━━━ Reading passage ━━━
I decided it was time I learned about containers. My immediate goal is considering running the Pi-Hole DNS server in a container via docker-pi-hole or manually installing it under LXC. It’s a toy problem, but it’s one I’m considering at the moment. Really it’s an excuse to learn more about containers. I’m a newbie here and there’s a lot of depth I don’t have, but maybe my notes are helpful to someone.
What’s a container? It’s a way to run a program or collection of processes so that the service they implement is relatively isolated from the host operating system and other services running on the host. The isolation is mostly for system administration convenience, a little like we use virtualenv in Python or node_modules in Node to keep libraries separate. Only a lot more complicated than just a bundle of files. Containers package up files, running processes, network access, I/O, device access, etc.
A key reason people like containers is they provide a way to isolate a complex software package in a repeatable lightweight environment. You can hand a new employee a Docker image for their development environment without laborious instructions on how to get set up to work. Or a developer can spin up an environment on their dev machine that’s just like the one in production, run some tests, tear it down, and rebuild it frequently and fast. See this AWS Lambda emulator as an example.
━━━
Work instructions:
[1] In the notes on containers, rewrite everything from "I decided it" down to "helpful to someone.", swapping "toy problem" for "small puzzle".
[2] According to the notes on containers, what two ways of running the Pi-Hole DNS server is the writer considering?
━━━ Material provided ━━━
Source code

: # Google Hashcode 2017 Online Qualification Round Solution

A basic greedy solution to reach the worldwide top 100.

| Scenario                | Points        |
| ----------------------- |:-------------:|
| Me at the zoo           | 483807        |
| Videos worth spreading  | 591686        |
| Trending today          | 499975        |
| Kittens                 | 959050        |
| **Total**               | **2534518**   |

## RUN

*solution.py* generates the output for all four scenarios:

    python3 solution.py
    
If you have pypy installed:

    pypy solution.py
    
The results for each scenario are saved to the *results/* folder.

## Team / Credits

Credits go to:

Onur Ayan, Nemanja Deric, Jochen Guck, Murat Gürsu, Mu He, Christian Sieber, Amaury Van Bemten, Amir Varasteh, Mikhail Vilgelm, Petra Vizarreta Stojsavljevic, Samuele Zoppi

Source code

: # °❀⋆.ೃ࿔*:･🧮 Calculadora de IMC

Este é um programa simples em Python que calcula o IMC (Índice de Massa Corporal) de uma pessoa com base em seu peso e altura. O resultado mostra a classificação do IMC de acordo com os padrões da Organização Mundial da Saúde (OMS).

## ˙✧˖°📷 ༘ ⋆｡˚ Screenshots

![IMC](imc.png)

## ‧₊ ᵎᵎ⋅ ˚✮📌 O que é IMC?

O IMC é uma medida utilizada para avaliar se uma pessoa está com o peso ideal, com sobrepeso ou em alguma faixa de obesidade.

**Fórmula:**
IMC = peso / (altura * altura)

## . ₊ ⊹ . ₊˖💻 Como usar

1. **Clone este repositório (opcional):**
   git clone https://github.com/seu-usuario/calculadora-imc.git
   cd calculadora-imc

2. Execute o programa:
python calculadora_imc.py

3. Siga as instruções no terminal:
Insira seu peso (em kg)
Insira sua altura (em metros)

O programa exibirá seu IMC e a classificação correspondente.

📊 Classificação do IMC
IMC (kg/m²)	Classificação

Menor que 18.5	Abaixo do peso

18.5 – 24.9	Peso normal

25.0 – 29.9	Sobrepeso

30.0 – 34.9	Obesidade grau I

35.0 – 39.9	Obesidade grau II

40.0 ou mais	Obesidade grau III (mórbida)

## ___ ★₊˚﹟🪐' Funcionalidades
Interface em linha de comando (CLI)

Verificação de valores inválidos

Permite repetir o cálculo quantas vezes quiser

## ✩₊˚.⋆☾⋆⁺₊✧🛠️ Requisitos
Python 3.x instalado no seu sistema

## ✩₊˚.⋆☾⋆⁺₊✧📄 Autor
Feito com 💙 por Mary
━━━
━━━ Material provided ━━━
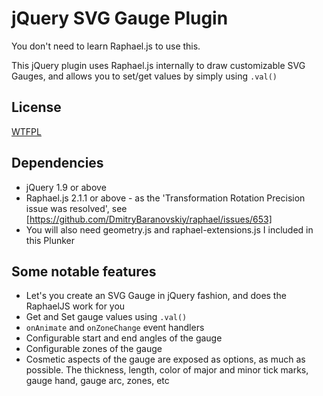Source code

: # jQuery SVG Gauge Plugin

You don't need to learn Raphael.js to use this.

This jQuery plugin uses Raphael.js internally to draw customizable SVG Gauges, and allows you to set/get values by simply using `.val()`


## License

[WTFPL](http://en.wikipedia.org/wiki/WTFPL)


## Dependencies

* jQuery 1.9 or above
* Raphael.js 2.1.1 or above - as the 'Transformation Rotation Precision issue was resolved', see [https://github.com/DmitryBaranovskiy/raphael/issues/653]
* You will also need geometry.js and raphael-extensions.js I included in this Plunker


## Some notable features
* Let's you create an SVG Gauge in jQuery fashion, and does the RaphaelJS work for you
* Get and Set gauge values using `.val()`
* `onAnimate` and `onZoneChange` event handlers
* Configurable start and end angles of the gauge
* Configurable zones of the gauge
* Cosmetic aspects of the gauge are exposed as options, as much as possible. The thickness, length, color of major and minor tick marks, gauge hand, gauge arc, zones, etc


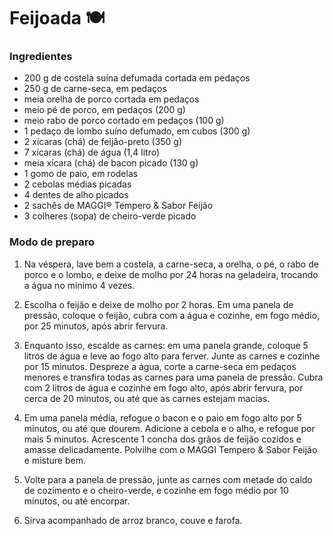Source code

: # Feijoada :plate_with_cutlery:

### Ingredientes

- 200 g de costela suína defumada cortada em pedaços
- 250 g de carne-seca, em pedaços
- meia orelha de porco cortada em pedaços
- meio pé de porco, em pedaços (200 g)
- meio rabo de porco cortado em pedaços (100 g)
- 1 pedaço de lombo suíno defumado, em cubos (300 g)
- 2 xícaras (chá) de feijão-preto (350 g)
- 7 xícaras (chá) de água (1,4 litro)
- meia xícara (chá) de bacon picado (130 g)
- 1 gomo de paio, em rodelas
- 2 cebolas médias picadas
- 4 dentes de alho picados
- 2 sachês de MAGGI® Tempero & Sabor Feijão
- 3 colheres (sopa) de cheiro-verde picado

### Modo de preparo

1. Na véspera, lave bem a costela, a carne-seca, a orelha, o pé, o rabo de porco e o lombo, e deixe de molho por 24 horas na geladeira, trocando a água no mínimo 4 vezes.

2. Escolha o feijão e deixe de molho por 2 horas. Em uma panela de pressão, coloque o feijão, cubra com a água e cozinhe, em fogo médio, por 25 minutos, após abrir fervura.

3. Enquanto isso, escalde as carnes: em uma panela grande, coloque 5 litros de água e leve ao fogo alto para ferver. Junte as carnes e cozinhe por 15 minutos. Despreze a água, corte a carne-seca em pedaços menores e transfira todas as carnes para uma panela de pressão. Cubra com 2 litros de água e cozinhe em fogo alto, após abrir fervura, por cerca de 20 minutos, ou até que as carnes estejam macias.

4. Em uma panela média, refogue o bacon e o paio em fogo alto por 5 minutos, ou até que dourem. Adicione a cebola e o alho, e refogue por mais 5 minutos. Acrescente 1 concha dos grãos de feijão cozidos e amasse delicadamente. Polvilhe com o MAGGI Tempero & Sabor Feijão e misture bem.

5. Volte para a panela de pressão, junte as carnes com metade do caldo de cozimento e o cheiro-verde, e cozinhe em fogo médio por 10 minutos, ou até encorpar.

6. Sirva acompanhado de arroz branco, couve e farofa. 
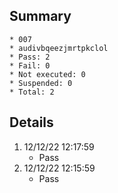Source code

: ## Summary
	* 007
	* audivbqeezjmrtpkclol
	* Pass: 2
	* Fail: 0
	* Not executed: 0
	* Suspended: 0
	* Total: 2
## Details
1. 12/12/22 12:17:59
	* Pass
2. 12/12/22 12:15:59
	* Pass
━━━
Solutions to each task:
[1]
I decided it was time I learned about containers. My immediate goal is considering running the Pi-Hole DNS server in a container via docker-pi-hole or manually installing it under LXC. It’s a small puzzle, but it’s one I’m considering at the moment. Really it’s an excuse to learn more about containers. I’m a newbie here and there’s a lot of depth I don’t have, but maybe my notes are helpful to someone.

[2] Running it in a container via docker-pi-hole, or manually installing it under LXC.